* **DATA FOR THIS EXERCISE**
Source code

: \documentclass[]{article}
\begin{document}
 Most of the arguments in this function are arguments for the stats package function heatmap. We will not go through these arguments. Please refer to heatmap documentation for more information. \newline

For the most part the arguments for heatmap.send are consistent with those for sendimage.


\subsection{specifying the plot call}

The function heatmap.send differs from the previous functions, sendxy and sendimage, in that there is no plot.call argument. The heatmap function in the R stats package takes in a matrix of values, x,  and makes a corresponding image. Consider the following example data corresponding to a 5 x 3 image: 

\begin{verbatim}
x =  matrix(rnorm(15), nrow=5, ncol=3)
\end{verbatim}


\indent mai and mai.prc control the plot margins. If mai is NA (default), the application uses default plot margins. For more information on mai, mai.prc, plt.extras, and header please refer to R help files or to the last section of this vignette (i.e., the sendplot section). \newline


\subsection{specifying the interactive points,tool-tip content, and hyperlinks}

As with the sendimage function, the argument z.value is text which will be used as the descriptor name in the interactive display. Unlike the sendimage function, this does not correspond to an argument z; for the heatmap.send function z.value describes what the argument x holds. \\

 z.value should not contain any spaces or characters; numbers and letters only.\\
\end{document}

* **WORK TASK**
Transcribe all of the records above without altering anything.

* **WRITTEN ANSWER**
Source code

: \documentclass[]{article}
\begin{document}
 Most of the arguments in this function are arguments for the stats package function heatmap. We will not go through these arguments. Please refer to heatmap documentation for more information. \newline

For the most part the arguments for heatmap.send are consistent with those for sendimage.


\subsection{specifying the plot call}

The function heatmap.send differs from the previous functions, sendxy and sendimage, in that there is no plot.call argument. The heatmap function in the R stats package takes in a matrix of values, x,  and makes a corresponding image. Consider the following example data corresponding to a 5 x 3 image: 

\begin{verbatim}
x =  matrix(rnorm(15), nrow=5, ncol=3)
\end{verbatim}


\indent mai and mai.prc control the plot margins. If mai is NA (default), the application uses default plot margins. For more information on mai, mai.prc, plt.extras, and header please refer to R help files or to the last section of this vignette (i.e., the sendplot section). \newline


\subsection{specifying the interactive points,tool-tip content, and hyperlinks}

As with the sendimage function, the argument z.value is text which will be used as the descriptor name in the interactive display. Unlike the sendimage function, this does not correspond to an argument z; for the heatmap.send function z.value describes what the argument x holds. \\

 z.value should not contain any spaces or characters; numbers and letters only.\\
\end{document}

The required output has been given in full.